La monnaie européenne s'est envolée cette semaine face au dinar algérien. Cette flambée des cours de l'euro est réelle uniquement sur le marché parallèle en Algérie, étant plutôt stable sur le marché officiel. C'est la réouverture partielle des frontières algériennes et l'augmentation des vols qui expliquent cette hausse des cours de l'euro et des autres monnaies étrangères.

Les devises, stables sur le marché officiel, connaissent une forte hausse sur le marché noir

En effet, l'euro a connu une forte augmentation ces deux derniers jours. Son cours est monté jusqu'à 220 dinars à la vente avant qu'il ne se « stabilise » à 216 dinars. Pour ce qui des cours de l'euro à l'achat, ils tourne autour de 213 dinars, selon des cambistes contactés par ObservAlgérie.

C'est approximativement la même tendance du côté du dollar américain. Elle est haussière, et amène la monnaie USD à 187 dinars à la vente. À l'achat, le dollar étasunien s'échange ces deux derniers jours à 184 dinars. Il est toujours plus cher que le dollar canadien, qui s'échange à 141 dinars à la vente et à 138 dinars à l'achat. Mais il reste loin de la Livre Sterling, qui se vend à 243 dinars et s'achète à 240 dinars.

Cependant, il y a toujours une large différence avec les cours officiels. Du côté de la Banque d'Algérie (BA), l'euro tourne toujours autour de 160 dinars algériens. Il s'échangeait ce jeudi 4 novembre à 158,9041 dinars à l'achat et à 158,9352 à la vente. Pour le dollar américain, il valait ce jeudi 137,5436 à l'achat et à 137,5586 à la vente.

L'euro flambe après la réouverture des frontières maritimes et l'augmentation du nombre de vols

En fait, cette hausse du cours de l'euro sur le marché parallèle s'explique par la réouverture des frontières algériennes, et surtout par l'augmentation du nombre de vols internationaux autorisés par l'État algérien. Depuis le 28 août, 64 vols hebdomadaires sont opérés de et vers l'Algérie. Ils sont montés à 88 vols depuis le 11 octobre, avant qu'ils atteignent les 98 vols pour inclure la destination Canada et renforcer celle de Tunisie.

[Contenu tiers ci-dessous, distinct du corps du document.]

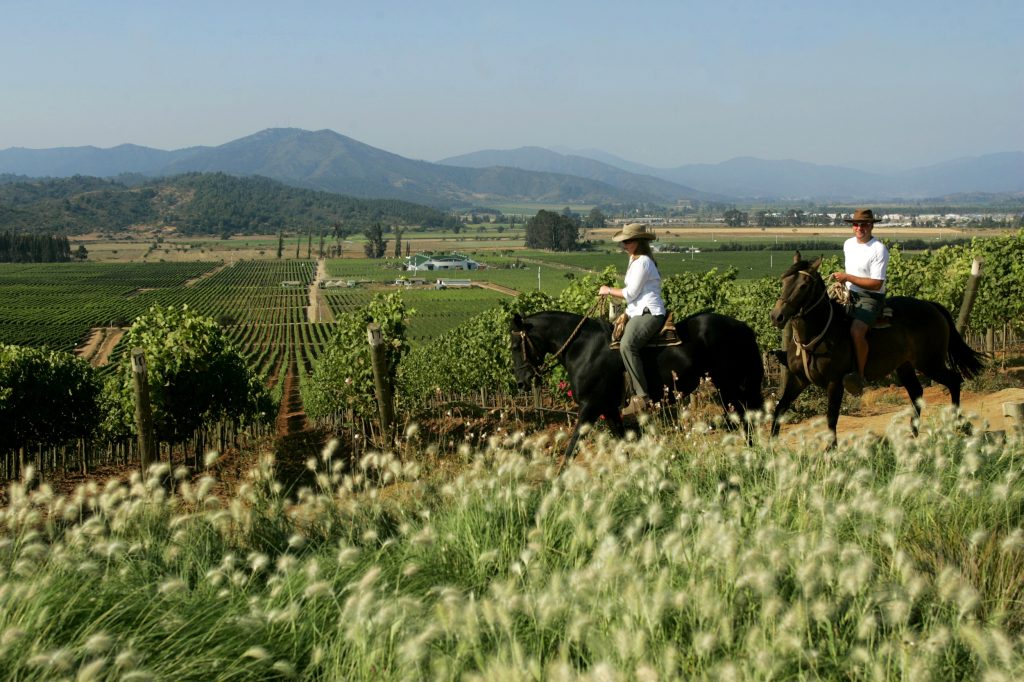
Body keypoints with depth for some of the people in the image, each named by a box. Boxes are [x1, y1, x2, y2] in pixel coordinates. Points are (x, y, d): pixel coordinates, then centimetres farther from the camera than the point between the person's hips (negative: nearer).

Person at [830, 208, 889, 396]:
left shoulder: (879, 250, -14)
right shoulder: (848, 244, 10)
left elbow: (876, 284, -19)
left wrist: (848, 277, -20)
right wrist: (841, 282, 11)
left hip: (870, 298, -8)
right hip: (849, 295, 8)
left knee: (856, 330, -33)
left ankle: (860, 376, -27)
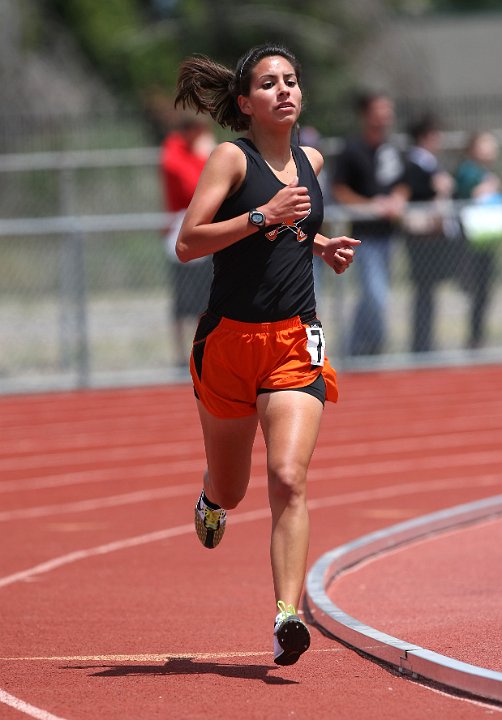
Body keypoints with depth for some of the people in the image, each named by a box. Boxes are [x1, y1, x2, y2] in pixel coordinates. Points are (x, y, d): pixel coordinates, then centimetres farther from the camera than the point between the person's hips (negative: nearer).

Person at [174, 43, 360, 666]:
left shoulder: (310, 161, 11)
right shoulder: (233, 159, -7)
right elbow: (187, 244, -16)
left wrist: (323, 246, 12)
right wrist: (263, 217, -23)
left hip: (295, 341, 2)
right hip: (230, 338, -2)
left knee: (289, 479, -18)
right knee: (229, 490, 15)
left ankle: (288, 617, -25)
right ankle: (211, 502, 54)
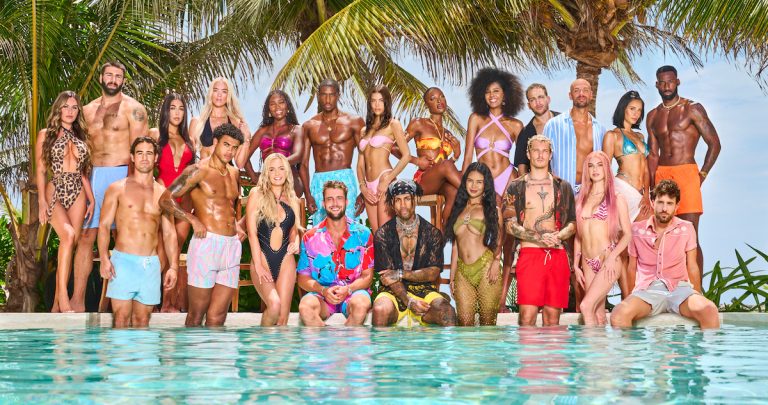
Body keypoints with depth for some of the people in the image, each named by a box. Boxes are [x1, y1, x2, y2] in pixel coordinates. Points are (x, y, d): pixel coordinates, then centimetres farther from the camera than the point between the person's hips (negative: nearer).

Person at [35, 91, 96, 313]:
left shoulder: (80, 136, 17)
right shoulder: (46, 135, 5)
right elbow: (40, 170, -1)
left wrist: (91, 199, 10)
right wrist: (42, 201, -10)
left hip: (78, 194, 4)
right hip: (55, 191, -4)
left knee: (69, 244, -2)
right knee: (68, 236, -26)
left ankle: (57, 303, 4)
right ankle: (63, 295, -21)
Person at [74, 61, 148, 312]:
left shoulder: (133, 109, 1)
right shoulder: (87, 111, 16)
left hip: (122, 174, -4)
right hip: (93, 177, 4)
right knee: (86, 235, -1)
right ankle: (77, 299, -1)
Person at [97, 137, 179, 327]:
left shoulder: (163, 193, 13)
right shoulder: (117, 188, 5)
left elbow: (169, 233, 13)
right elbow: (104, 225, -1)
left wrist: (173, 266, 3)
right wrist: (104, 258, -14)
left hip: (151, 264, 3)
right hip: (123, 261, -3)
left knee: (142, 320, 6)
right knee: (121, 318, -8)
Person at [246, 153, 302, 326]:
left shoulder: (292, 199, 15)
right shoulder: (257, 194, 2)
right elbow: (252, 232, -3)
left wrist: (296, 242, 1)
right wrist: (258, 265, -11)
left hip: (286, 260, 4)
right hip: (263, 258, -4)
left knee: (283, 315, -5)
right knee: (274, 305, -24)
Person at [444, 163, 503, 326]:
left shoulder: (493, 210, 9)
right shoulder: (459, 210, 19)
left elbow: (499, 241, 4)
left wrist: (496, 261, -15)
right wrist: (452, 277, 16)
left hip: (486, 269, -3)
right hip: (462, 272, 3)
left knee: (488, 322, -2)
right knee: (465, 323, -5)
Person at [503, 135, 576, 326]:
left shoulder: (563, 187, 15)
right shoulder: (516, 187, 9)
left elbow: (573, 223, 13)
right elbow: (510, 225, 0)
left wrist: (557, 236, -9)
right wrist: (540, 239, -13)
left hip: (558, 255, 2)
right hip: (529, 253, -2)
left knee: (553, 315, 2)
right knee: (527, 314, -12)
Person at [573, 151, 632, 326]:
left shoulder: (616, 198, 2)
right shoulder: (581, 199, 13)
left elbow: (627, 234, -1)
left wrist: (612, 257, -14)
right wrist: (576, 265, 10)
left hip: (609, 260, -5)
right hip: (588, 263, 5)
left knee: (586, 306, -20)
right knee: (598, 314, 5)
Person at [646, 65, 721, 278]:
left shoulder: (692, 109, 1)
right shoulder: (653, 116, 15)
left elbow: (714, 143, 0)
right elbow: (653, 154, 14)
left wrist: (702, 175, -5)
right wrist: (652, 186, 4)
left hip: (686, 173, -5)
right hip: (661, 175, 5)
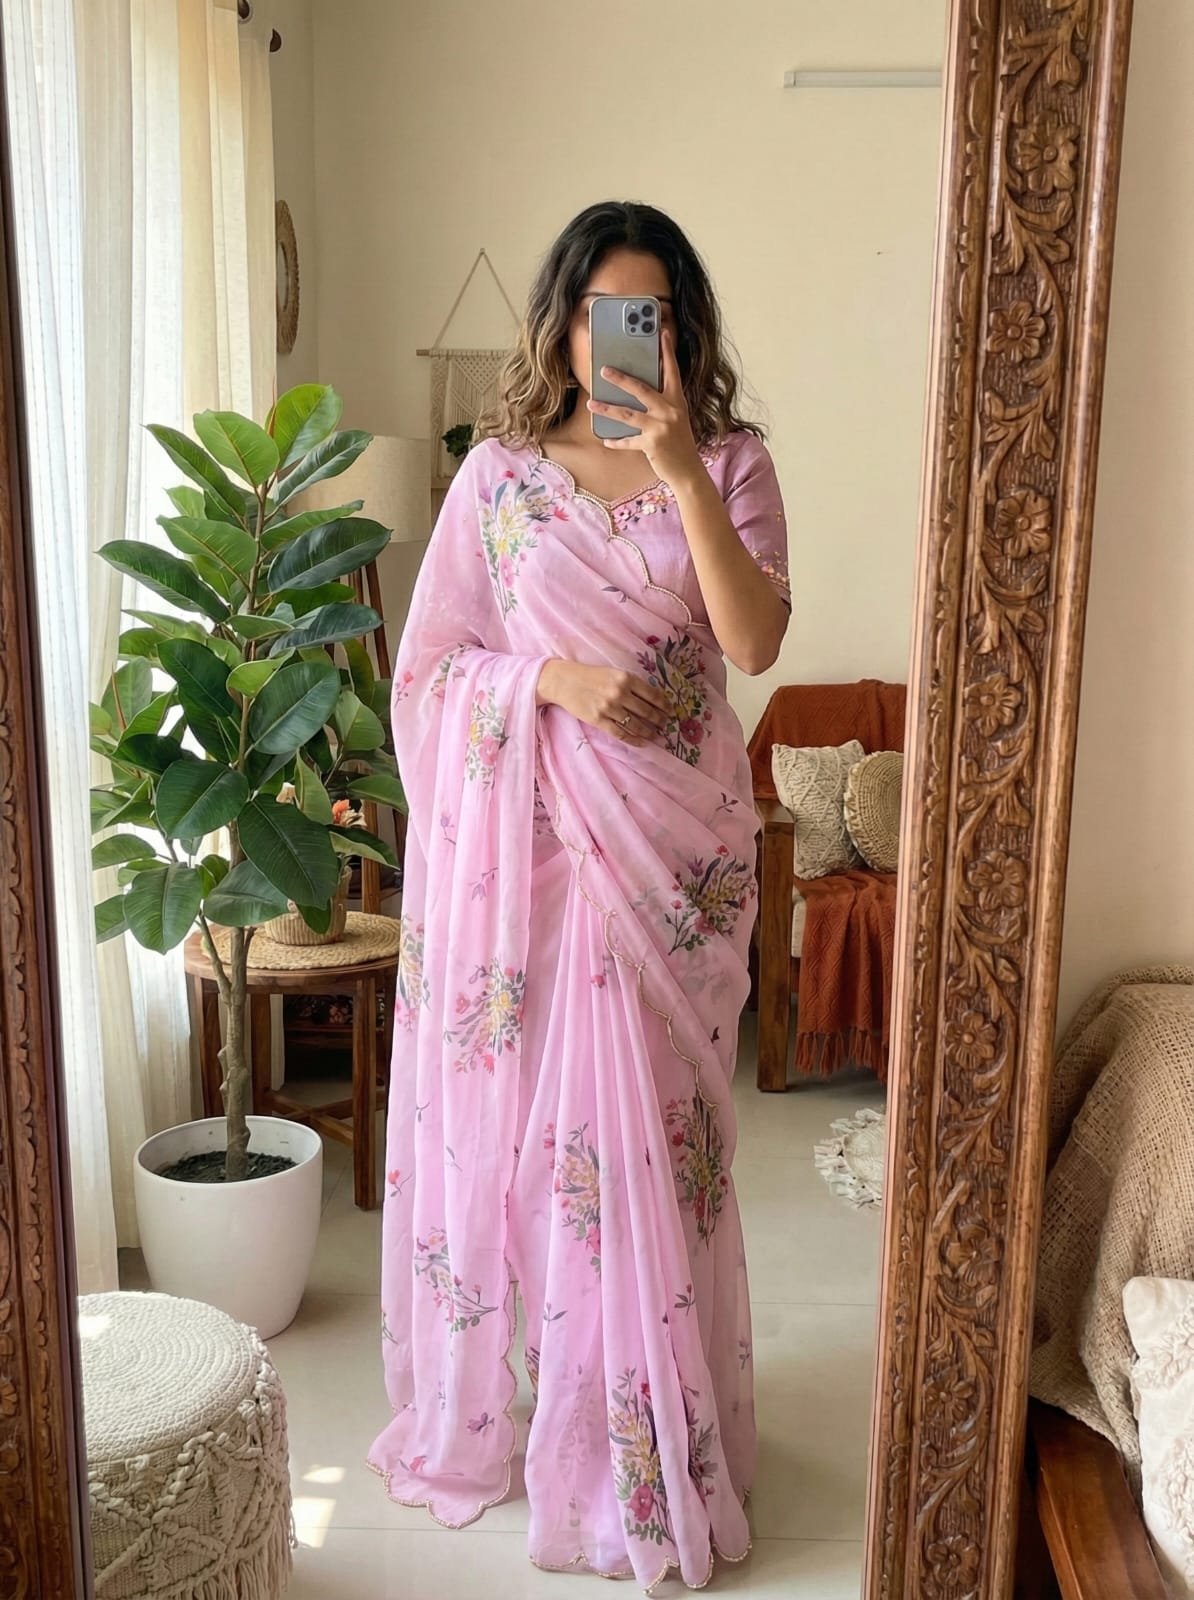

Cela a encouragé la hausse des cours de l'euro sur le marché noir. C'est que les plus grands clients des cambistes sont des « opérateurs économiques » qui ne trouvent pas assez de devises au niveau de la banque. Et certaines destinations, comme le Royaume Uni, la Turquie et les Émirats arabes unis, sont particulièrement prisées par ces opérateurs qui ne sont, en fait, que des importateurs, dont certains activent dans l'illégalité.